Title

A Republic, If the Courts Can Keep It?

Authors

Laurence Claus

Document Type

Article

Publication Date

2019

Abstract

This contribution to a conference celebrating Andrew Coan’s Rationing the Constitution: How Judicial Capacity Shapes Supreme Court Decision-Making (Harvard Univ. Press, 2019) makes three primary points.

First, I explain why the Supreme Court’s flawed reasoning in INS v. Chadha supports Coan’s judicial capacity theory of Supreme Court decision making.

Second, I show why judicial capacity concerns do not support the Supreme Court’s decision in Rucho v. Common Cause to treat the constitutionality of partisan gerrymandering as a nonjusticiable political question. The Court could and should have announced a bright line rule against any partisan calculation in districting decision making, and let lower courts adjudicate the pure question of fact that such a rule would raise. Recent scholarship is converging in this direction. The weakness in Justice Kagan’s dissent lay in conceding any place for partisan calculation in districting. Predominant purpose tests, pulled across from racial affirmative action cases, do not fit partisan gerrymandering. Even the Court’s staunchest opponents of racial affirmative action concede that the goals of that action may be laudable; those opponents just contend that weightier moral reasons call for race neutrality in almost all circumstances. No one on the Court uses “laudable” to describe the goals of partisan gerrymandering. Partisan reasons are not redeemed by being low impact. Partisan reasons should have no impact on governing actions.

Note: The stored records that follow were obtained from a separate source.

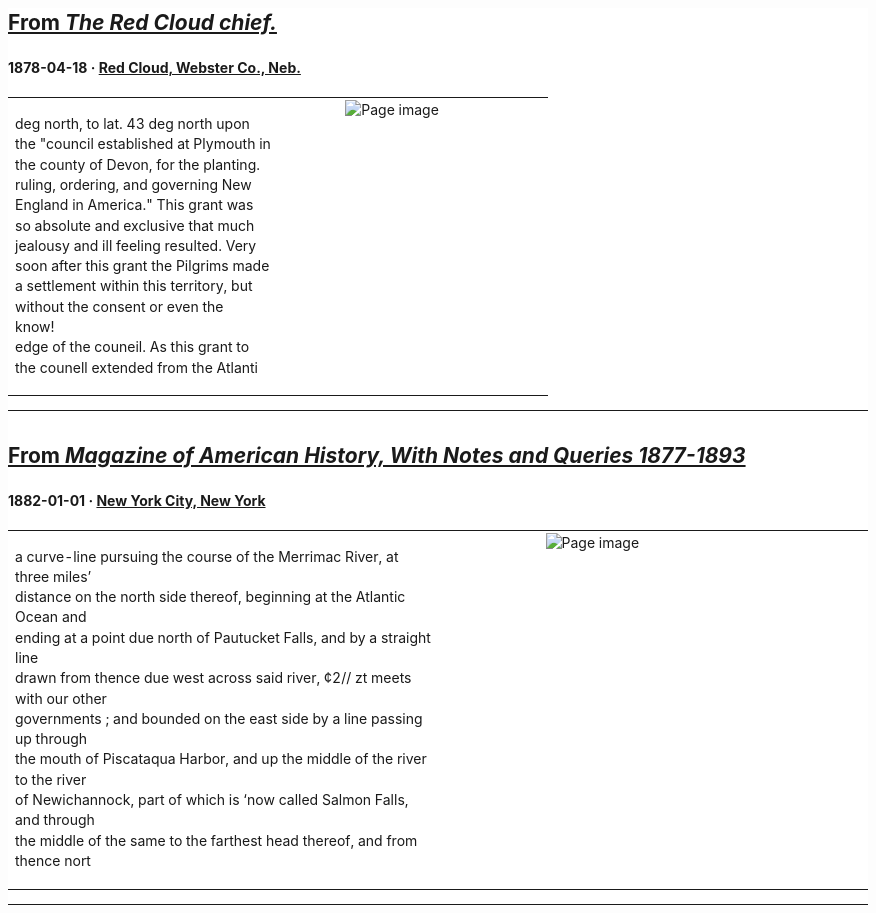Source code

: ## [From _The Red Cloud chief._](https://www.loc.gov/resource/sn84022835/1878-04-18/ed-1/?sp=3)

#### 1878-04-18 &middot; [Red Cloud, Webster Co., Neb.](http://dbpedia.org/resource/Red_Cloud%2C_Nebraska)

<table style="width: 100%;"><tr><td style="width: 50%">

  
deg north, to lat. 43 deg north upon  
the &quot;council established at Plymouth in  
the county of Devon, for the planting.  
ruling, ordering, and governing New  
England in America.&quot; This grant was  
so absolute and exclusive that much  
jealousy and ill feeling resulted. Very  
soon after this grant the Pilgrims made  
a settlement within this territory, but  
without the consent or even the know!­  
edge of the couneil. As this grant to  
the counell extended from the Atlanti
</td><td style="width: 50%; max-height: 75%; margin: auto; display: block;">
<img alt="Page image" src="https://tile.loc.gov/image-services/iiif/service:ndnp:nbu:batch_nbu_dunning_ver01:data:sn84022835:00237285001:1878041801:0712/pct:199.3548387096774,197.36431911577156,55.32258064516129,24.939776108828113/!600,600/0/default.jpg"/>
</td>
</tr></table>

---

## [From _Magazine of American History, With Notes and Queries 1877-1893_](https://archive.org/details/sim_magazine-of-american-history-with-notes-and-queries_1882-01_8_1/page/n4/mode/1up?view=theater)

#### 1882-01-01 &middot; [New York City, New York](http://dbpedia.org/resource/New_York_City)

<table style="width: 100%;"><tr><td style="width: 50%">

  
a curve-line pursuing the course of the Merrimac River, at three miles’  
distance on the north side thereof, beginning at the Atlantic Ocean and  
ending at a point due north of Pautucket Falls, and by a straight line  
drawn from thence due west across said river, ¢2// zt meets with our other  
governments ; and bounded on the east side by a line passing up through  
the mouth of Piscataqua Harbor, and up the middle of the river to the river  
of Newichannock, part of which is ‘now called Salmon Falls, and through  
the middle of the same to the farthest head thereof, and from thence nort
</td><td style="width: 50%; max-height: 75%; margin: auto; display: block;">
<img alt="Page image" src="https://iiif.archive.org/image/iiif/2/sim_magazine-of-american-history-with-notes-and-queries_1882-01_8_1%2Fsim_magazine-of-american-history-with-notes-and-queries_1882-01_8_1_jp2.zip%2Fsim_magazine-of-american-history-with-notes-and-queries_1882-01_8_1_jp2%2Fsim_magazine-of-american-history-with-notes-and-queries_1882-01_8_1_0004.jp2/pct:12.246489859594384,28.833819241982507,65.44461778471138,13.615160349854227/600,/0/default.jpg"/>
</td>
</tr></table>

---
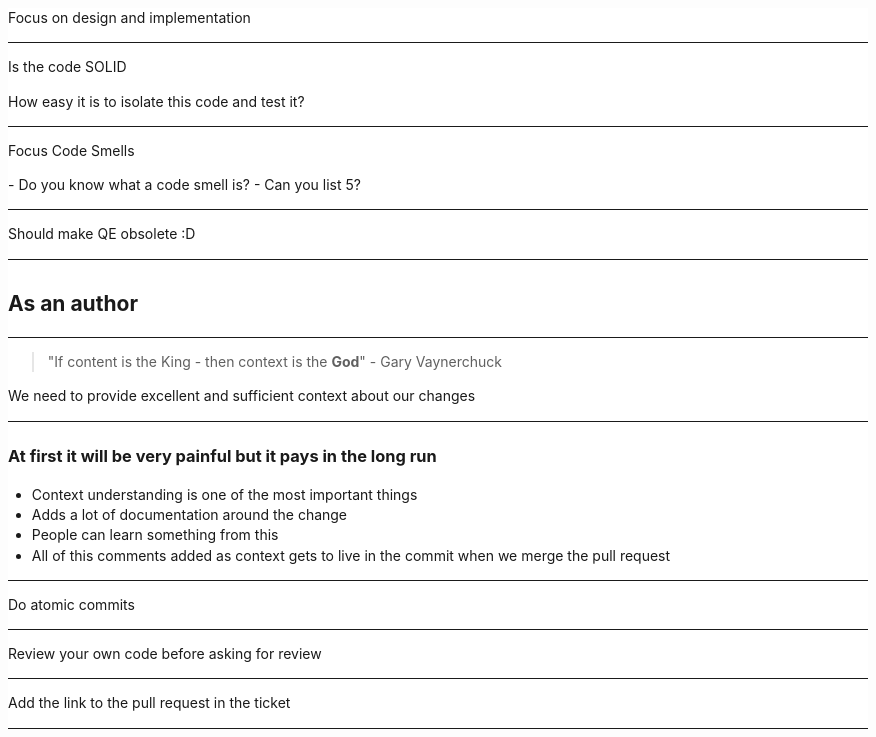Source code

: 
Focus on design and implementation

---

Is the code SOLID

<p class="fragment">How easy it is to isolate this code and test it?</p>

---

Focus Code Smells

<aside class="notes">
	- Do you know what a code smell is?
	- Can you list 5?
</aside>

---

Should make QE obsolete :D

***

## As an author

---

> "If content is the King - then context is the **God**" - Gary Vaynerchuck

<aside class="notes">We need to provide excellent and sufficient context about our changes</aside>

---

### At first it will be very painful but it pays in the long run

<ul>
	<li class="fragment">Context understanding is one of the most important things</li>
	<li class="fragment">Adds a lot of documentation around the change</li>
	<li class="fragment">People can learn something from this</li>
	<li class="fragment">All of this comments added as context gets to live in the commit when we merge the pull request</li>
</ul>

---

Do atomic commits
	
---
	
Review your own code before asking for review
	
---
	
Add the link to the pull request in the ticket

---
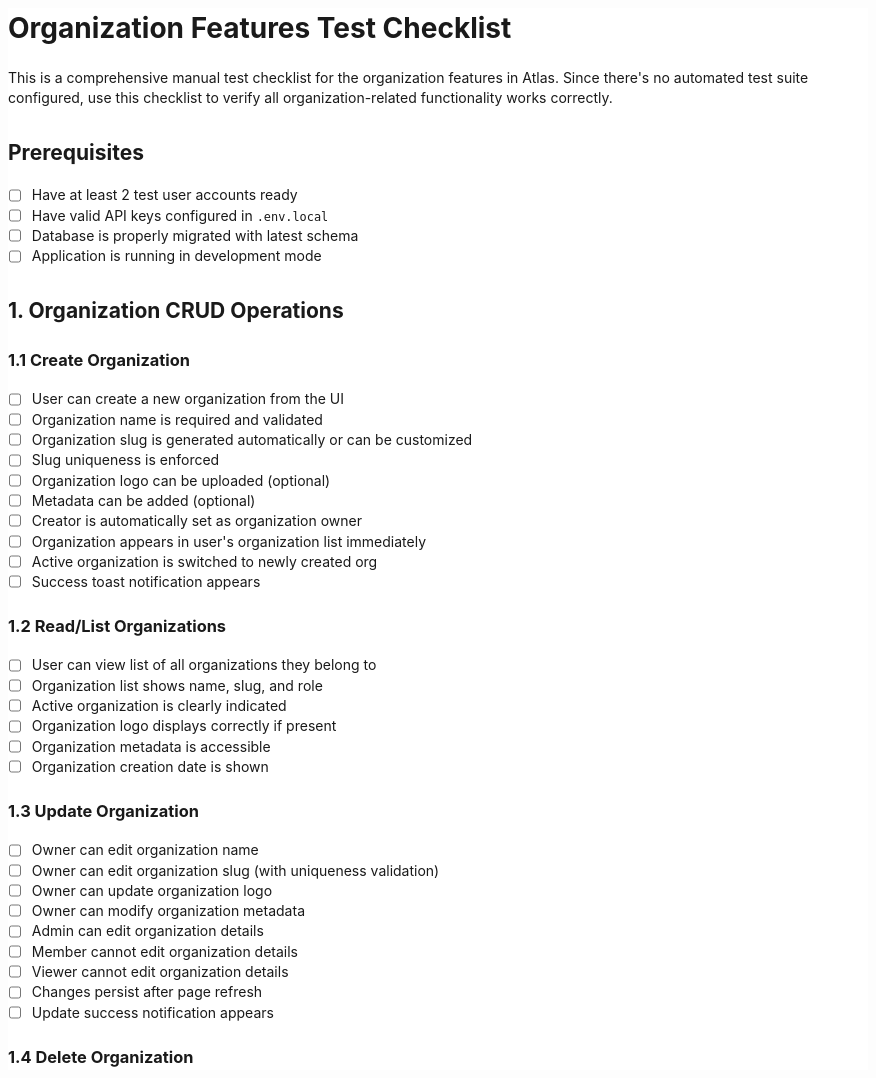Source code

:# Organization Features Test Checklist

This is a comprehensive manual test checklist for the organization features in Atlas. Since there's no automated test suite configured, use this checklist to verify all organization-related functionality works correctly.

## Prerequisites

- [ ] Have at least 2 test user accounts ready
- [ ] Have valid API keys configured in `.env.local`
- [ ] Database is properly migrated with latest schema
- [ ] Application is running in development mode

## 1. Organization CRUD Operations

### 1.1 Create Organization

- [ ] User can create a new organization from the UI
- [ ] Organization name is required and validated
- [ ] Organization slug is generated automatically or can be customized
- [ ] Slug uniqueness is enforced
- [ ] Organization logo can be uploaded (optional)
- [ ] Metadata can be added (optional)
- [ ] Creator is automatically set as organization owner
- [ ] Organization appears in user's organization list immediately
- [ ] Active organization is switched to newly created org
- [ ] Success toast notification appears

### 1.2 Read/List Organizations

- [ ] User can view list of all organizations they belong to
- [ ] Organization list shows name, slug, and role
- [ ] Active organization is clearly indicated
- [ ] Organization logo displays correctly if present
- [ ] Organization metadata is accessible
- [ ] Organization creation date is shown

### 1.3 Update Organization

- [ ] Owner can edit organization name
- [ ] Owner can edit organization slug (with uniqueness validation)
- [ ] Owner can update organization logo
- [ ] Owner can modify organization metadata
- [ ] Admin can edit organization details
- [ ] Member cannot edit organization details
- [ ] Viewer cannot edit organization details
- [ ] Changes persist after page refresh
- [ ] Update success notification appears

### 1.4 Delete Organization
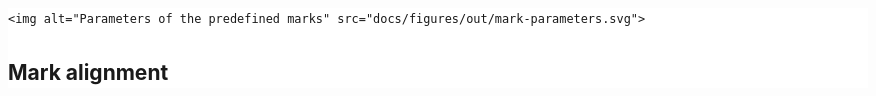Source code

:     <img alt="Parameters of the predefined marks" src="docs/figures/out/mark-parameters.svg">
  </picture>
</p>



## Mark alignment
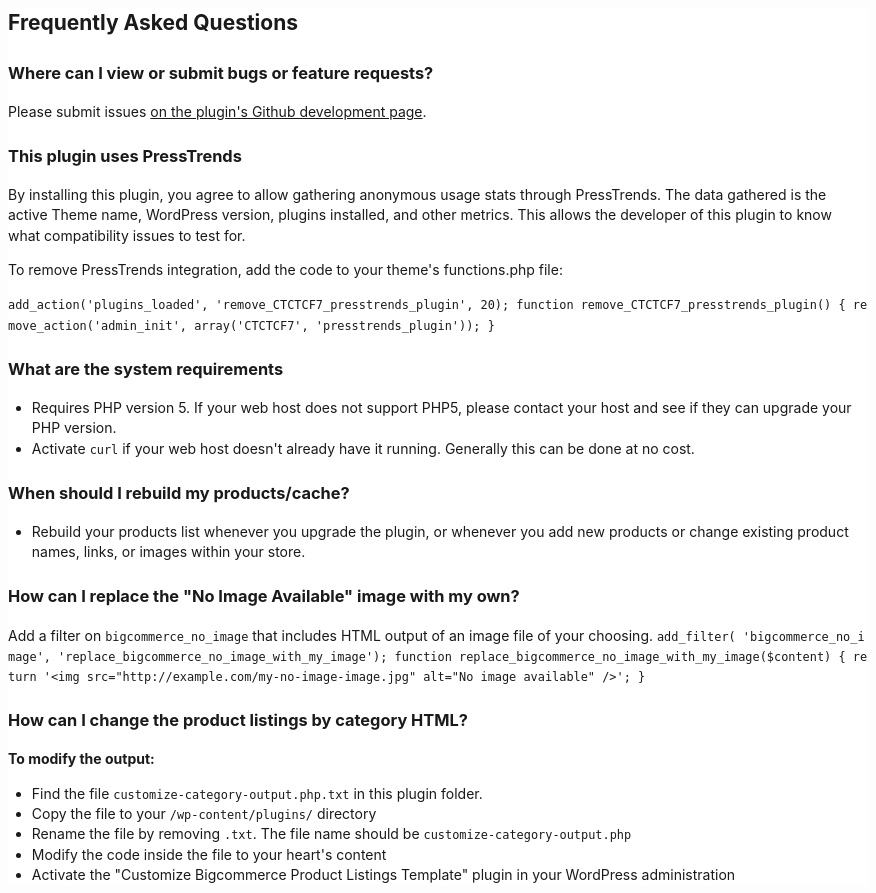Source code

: 
## Frequently Asked Questions ##

### Where can I view or submit bugs or feature requests? ###

Please submit issues <a href="https://github.com/katzwebservices/Bigcommerce-WordPress-Plugin/issues?state=open">on the plugin's Github development page</a>.

### This plugin uses PressTrends ###
By installing this plugin, you agree to allow gathering anonymous usage stats through PressTrends. The data gathered is the active Theme name, WordPress version, plugins installed, and other metrics. This allows the developer of this plugin to know what compatibility issues to test for.

To remove PressTrends integration, add the code to your theme's functions.php file:

`
add_action('plugins_loaded', 'remove_CTCTCF7_presstrends_plugin', 20);
function remove_CTCTCF7_presstrends_plugin() {
	remove_action('admin_init', array('CTCTCF7', 'presstrends_plugin'));
}
`

### What are the system requirements ###

* Requires PHP version 5. If your web host does not support PHP5, please contact your host and see if they can upgrade your PHP version.
* Activate `curl` if your web host doesn't already have it running. Generally this can be done at no cost.

### When should I rebuild my products/cache? ###

* Rebuild your products list whenever you upgrade the plugin, or whenever you add new products or change existing product names, links, or images within your store.

### How can I replace the "No Image Available" image with my own? ###
Add a filter on `bigcommerce_no_image` that includes HTML output of an image file of your choosing.
`
add_filter( 'bigcommerce_no_image', 'replace_bigcommerce_no_image_with_my_image');
function replace_bigcommerce_no_image_with_my_image($content) {
	return '<img src="http://example.com/my-no-image-image.jpg" alt="No image available" />';
}
`

### How can I change the product listings by category HTML? ###

__To modify the output:__

* Find the file `customize-category-output.php.txt` in this plugin folder.
* Copy the file to your `/wp-content/plugins/` directory
* Rename the file by removing `.txt`. The file name should be `customize-category-output.php`
* Modify the code inside the file to your heart's content
* Activate the "Customize Bigcommerce Product Listings Template" plugin in your WordPress administration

Third, I argue that the Court should have identified a nonjusticiable political question not in Rucho, but, as other recent scholarship has suggested, in Shelby County v. Holder. Congress’s provision for preclearance in the Voting Rights Act serves not only to uphold the promises of the fourteenth and fifteenth amendments, but also to fulfill the national government’s constitutional duty to guarantee every state in the Union a republican form of government. The Court has long held that it will not second guess the judgment of the elected branches about what republican form requires.